Does not absorb moisture
Zero moisture absorption is an essential property for materials used for liquid and food storage. For this reason, HDPE is an excellent choice when designing storage tanks and other products intended for outdoor use because it does not absorb moisture even when subjected to prolonged contact with fluids.
The main areas of use for HPDE
Several HDPE formulations comply with FDA and European standards and are therefore approved for direct contact with food. For example, SANALITE®, an HDPE designed specifically for the food industry, is used almost exclusively in the manufacturing of rigid, durable and easy-to-clean cutting boards. It is food safe and does not damage knife blades.

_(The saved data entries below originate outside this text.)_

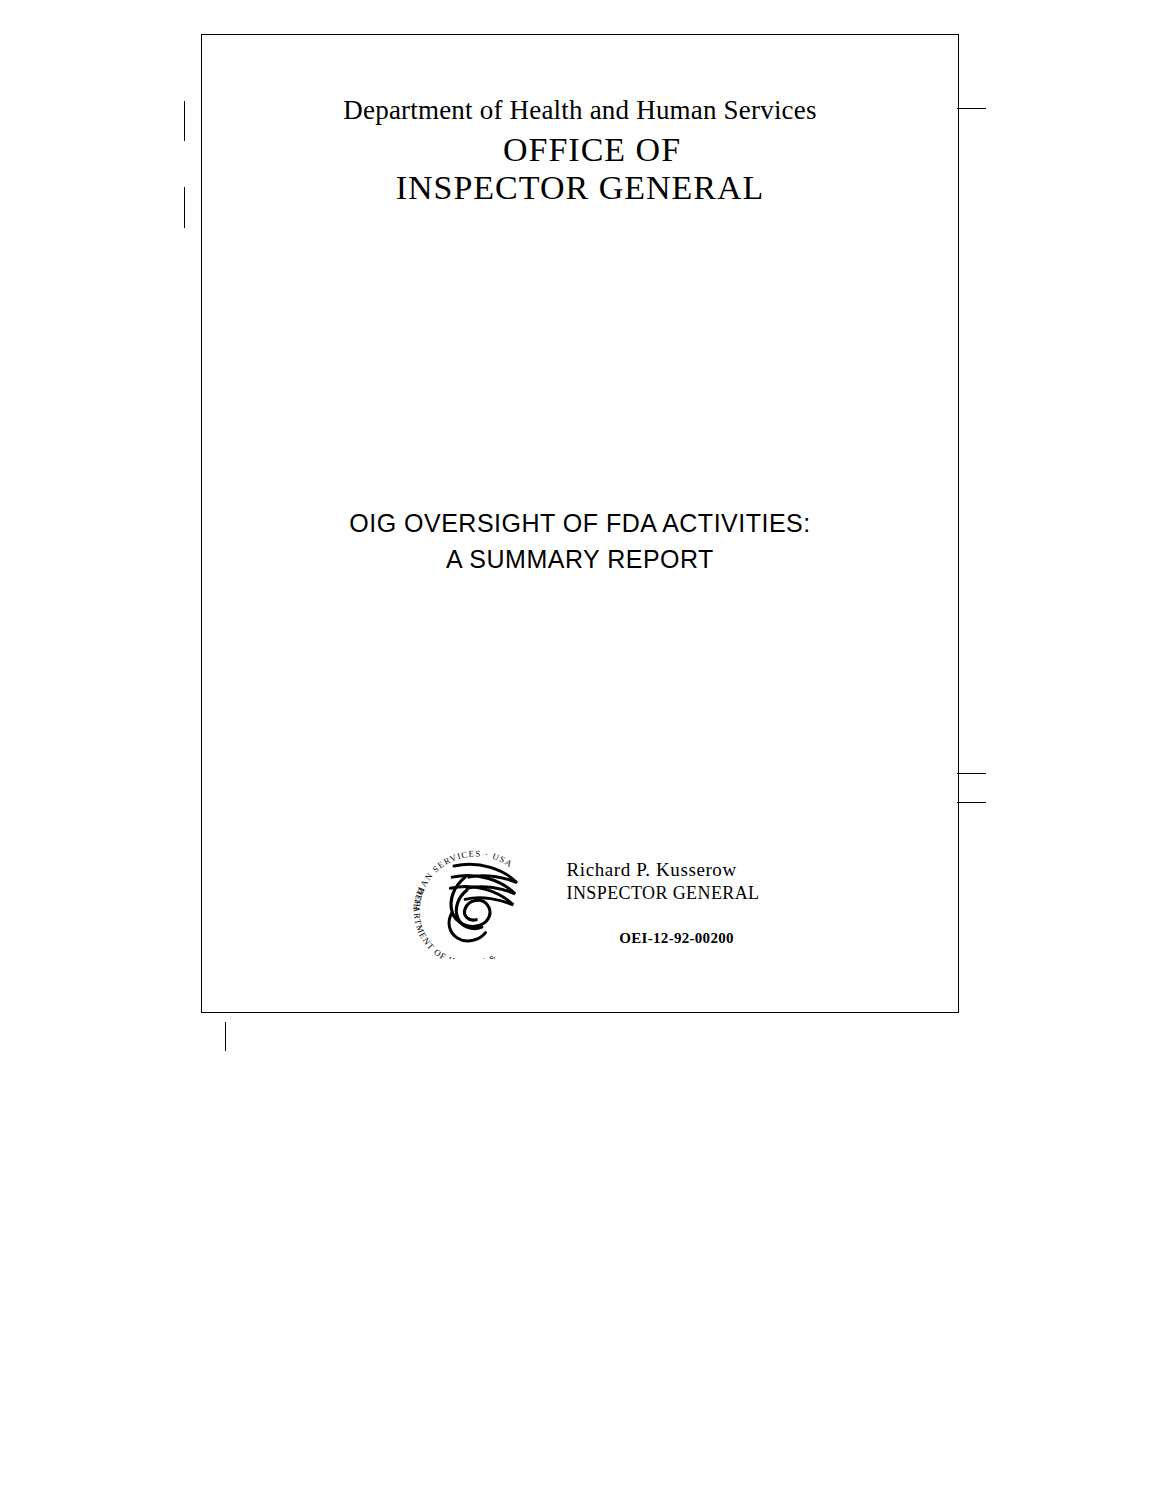Department of Health and Human Services
OFFICE OF INSPECTOR GENERAL
OIG OVERSIGHT OF FDA ACTIVITIES:
A SUMMARY REPORT
HUMAN SERVICES · USA DEPARTMENT OF HEALTH &
Richard P. Kusserow
INSPECTOR GENERAL
OEI-12-92-00200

HDPE is also an excellent option for environments regulated by strict sanitary standards. For example, AGROMUR, an HDPE formulation approved by Agriculture and Agri-Food Canada, is used primarily in the design of wall panels.
Medical and pharmaceutical
High-density polyethylene is often used in the medical field, as it does not absorb moisture and offers excellent chemical resistance. Nontoxic and food grade, HDPE is ideal for work surfaces or storage units such as medical containers. Some formulations that contain certain plastic additives also have antibacterial properties.
Because of its high chemical resistance and weldability, HDPE is a material of choice for the design of bottles, containers and tanks intended for chemical products. It is also used to produce corrosion-resistant liners. High-density polyethylene is compatible with many products including
- Low concentration acids
- Certain concentrated acids (pH 1–3)
- Several alcohols
- Bases and alkalis (pH 11–14)
As mentioned earlier, HDPE does not absorb water and can be easily welded. This explains its popularity with pipe manufacturers. Several properties of HDPE make it a perfect material for designing lightweight, rigid and durable piping systems.
HDPE is also used in the maritime industry. For example, SEABOARD™, a formulation of HDPE, is used to design boat components and pool equipment (benches, seats, doors, handles, etc.). This HDPE formulation also possesses effective UV resistance.
What are the limitations of HDPE?
HDPE is not well suited for applications subjected to high levels of mechanical stress—friction, compression, impacts; UHMW may be a better choice for these types of environments. Nylons could also be considered since they have excellent mechanical properties and are especially known for their superior compressive strength.
To determine which plastic range is best suited to your needs, consult our articles:
To learn more about the differences between HDPE and UHMW: What is the difference between UHMW and HDPE?
To learn about the benefits and applications of high performance nylons: The Applications and Advantages of High-Performance Nylons
HDPE is unsuitable for high heat applications, as it can only withstand continuous temperatures of up to 180 °F (82.2 °C). Fortunately, a few specialized polymers do offer excellent heat resistance: PTFE, PVDF, PEI and PAI.